Physique ondulatoire

Il y a aussi les méthodes acoustiques, ou celles utilisant la physique ondulatoire. « Une configuration directe consiste à utiliser deux smartphones et un haut-parleur émettant un son continu pur, décrit l'article. Au début, ils se trouvent tous au bas du bâtiment, au pied d'un escalier extérieur. Les deux smartphones enregistrent le son, l'un est laissé au sol, l'autre est lentement amené en haut en utilisant les escaliers extérieurs, tout en enregistrant le son continu. L'analyse des deux enregistrements audio montrera une augmentation de la différence de phase entre les deux smartphones, liée à la distance entre le smartphone du haut et le sol.

Analyse vidéo d'un film au ralenti pris du haut du bâtiment, à 340 images par seconde. Le ballon est éclaté autour de l'image 81, et le son atteint la caméra sur l'image 96 — la piste sonore est représentée dans le panneau inférieur, les lignes rouges verticales correspondent aux images représentées au-dessus. Méthode n°43, « Calcul du temps de vol en utilisant un film au ralenti ». © F. Bouquet, A. Kolli, et J. Bobroff, arXiv, 2020

Une hauteur égale à zéro… à 3 millions de kilomètres près

Les chercheurs se sont également penchés sur des méthodes « qui ne fonctionnent que dans la théorie ». Par exemple, en supposant que la Terre est un dipôle magnétique parfait, l'utilisation du magnétomètre pour mesurer le champ magnétique en haut et en bas du bâtiment devrait permettre de déduire la hauteur H. Problème : « Un changement d'altitude de 15 m correspondrait à un changement de 0,0008 % du champ magnétique, en dessous de la résolution standard des capteurs des smartphones ». En pratique, cela aboutit à une mesure divergeant de 40 % par rapport au modèle théorique, ce qui se traduit par une différence de « plusieurs centaines de kilomètres ».
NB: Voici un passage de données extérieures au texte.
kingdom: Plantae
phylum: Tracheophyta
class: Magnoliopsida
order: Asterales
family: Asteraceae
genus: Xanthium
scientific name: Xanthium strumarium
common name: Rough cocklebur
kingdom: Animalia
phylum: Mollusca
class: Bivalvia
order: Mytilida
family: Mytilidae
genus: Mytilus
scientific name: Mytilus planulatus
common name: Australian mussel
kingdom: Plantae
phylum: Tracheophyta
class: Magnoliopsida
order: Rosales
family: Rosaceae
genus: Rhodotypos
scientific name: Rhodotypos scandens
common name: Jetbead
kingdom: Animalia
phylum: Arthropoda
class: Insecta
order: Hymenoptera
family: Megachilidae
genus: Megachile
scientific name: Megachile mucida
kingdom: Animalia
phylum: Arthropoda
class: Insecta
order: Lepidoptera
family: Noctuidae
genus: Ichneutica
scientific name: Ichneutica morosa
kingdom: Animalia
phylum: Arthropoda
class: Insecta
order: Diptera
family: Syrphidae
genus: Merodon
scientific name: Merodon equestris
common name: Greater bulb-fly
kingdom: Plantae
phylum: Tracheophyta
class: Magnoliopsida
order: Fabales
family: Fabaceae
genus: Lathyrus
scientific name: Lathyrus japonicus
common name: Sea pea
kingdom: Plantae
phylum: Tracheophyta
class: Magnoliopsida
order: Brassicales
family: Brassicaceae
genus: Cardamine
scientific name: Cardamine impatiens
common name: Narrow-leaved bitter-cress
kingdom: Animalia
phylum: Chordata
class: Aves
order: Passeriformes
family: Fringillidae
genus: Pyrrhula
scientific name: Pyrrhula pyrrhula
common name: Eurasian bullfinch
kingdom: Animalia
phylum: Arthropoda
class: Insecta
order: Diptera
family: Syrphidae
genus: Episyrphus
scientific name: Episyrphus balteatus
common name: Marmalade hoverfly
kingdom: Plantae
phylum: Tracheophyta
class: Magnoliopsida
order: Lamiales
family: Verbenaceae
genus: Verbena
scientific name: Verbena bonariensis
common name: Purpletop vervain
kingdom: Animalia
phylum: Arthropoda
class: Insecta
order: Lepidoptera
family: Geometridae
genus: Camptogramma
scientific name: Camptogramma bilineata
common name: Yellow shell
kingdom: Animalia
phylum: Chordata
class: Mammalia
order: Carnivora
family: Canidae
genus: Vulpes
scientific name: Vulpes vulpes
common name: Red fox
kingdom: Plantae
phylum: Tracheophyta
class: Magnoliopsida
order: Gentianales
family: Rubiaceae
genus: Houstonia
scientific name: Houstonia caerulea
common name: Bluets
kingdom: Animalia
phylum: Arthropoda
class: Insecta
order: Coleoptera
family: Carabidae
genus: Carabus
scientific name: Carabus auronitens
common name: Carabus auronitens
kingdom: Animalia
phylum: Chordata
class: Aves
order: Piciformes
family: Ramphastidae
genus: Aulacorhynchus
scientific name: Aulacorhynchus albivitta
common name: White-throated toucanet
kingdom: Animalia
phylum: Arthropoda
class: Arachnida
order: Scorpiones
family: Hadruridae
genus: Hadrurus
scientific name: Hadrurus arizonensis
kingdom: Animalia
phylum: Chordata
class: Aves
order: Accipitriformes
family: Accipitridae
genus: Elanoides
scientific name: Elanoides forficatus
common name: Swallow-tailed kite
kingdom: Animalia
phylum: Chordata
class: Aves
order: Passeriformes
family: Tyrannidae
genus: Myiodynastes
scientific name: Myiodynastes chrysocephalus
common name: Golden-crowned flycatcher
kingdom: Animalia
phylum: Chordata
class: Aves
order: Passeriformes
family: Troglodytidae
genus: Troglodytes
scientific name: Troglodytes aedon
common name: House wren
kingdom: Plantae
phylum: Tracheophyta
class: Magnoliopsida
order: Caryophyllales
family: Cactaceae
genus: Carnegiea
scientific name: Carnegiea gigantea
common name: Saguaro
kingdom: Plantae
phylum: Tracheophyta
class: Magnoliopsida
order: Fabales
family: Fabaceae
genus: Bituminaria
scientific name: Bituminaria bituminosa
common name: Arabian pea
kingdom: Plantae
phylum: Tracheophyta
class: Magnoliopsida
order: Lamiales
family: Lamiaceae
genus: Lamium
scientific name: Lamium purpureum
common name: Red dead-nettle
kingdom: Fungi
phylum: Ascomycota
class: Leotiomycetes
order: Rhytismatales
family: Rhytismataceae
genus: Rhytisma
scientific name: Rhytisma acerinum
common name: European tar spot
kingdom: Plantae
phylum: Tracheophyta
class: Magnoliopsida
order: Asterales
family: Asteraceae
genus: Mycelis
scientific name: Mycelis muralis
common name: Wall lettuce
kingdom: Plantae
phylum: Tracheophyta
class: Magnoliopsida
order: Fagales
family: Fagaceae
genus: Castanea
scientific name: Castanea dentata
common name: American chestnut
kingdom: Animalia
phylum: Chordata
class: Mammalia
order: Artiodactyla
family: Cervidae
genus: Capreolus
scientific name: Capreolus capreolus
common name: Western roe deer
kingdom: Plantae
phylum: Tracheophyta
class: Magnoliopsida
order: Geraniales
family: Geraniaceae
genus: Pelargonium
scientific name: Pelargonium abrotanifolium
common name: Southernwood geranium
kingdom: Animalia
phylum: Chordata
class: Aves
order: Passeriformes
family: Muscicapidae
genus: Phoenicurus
La palme revient à la méthode Variation de la gravité entre le sommet et le sol, déterminée par la dilatation du temps de la relativité générale, qui nous donne une hauteur H égale à 0 avec, toutefois, une marge d'erreur de 3 millions de kilomètres. Ce qui conduit les chercheurs à conclure, peut-être à regret, « qu'en moyenne, plus la méthode est simple, plus les résultats sont précis ». Une des techniques les plus fiables est ainsi de compter le nombre de marches d'escaliers avec l'accéléromètre et de multiplier par la hauteur de la marche.

De façon décevante, la méthode n° 61 n'a pu donner aucun résultat du tout. Elle est intitulée Appel téléphonique à l'architecte du bâtiment.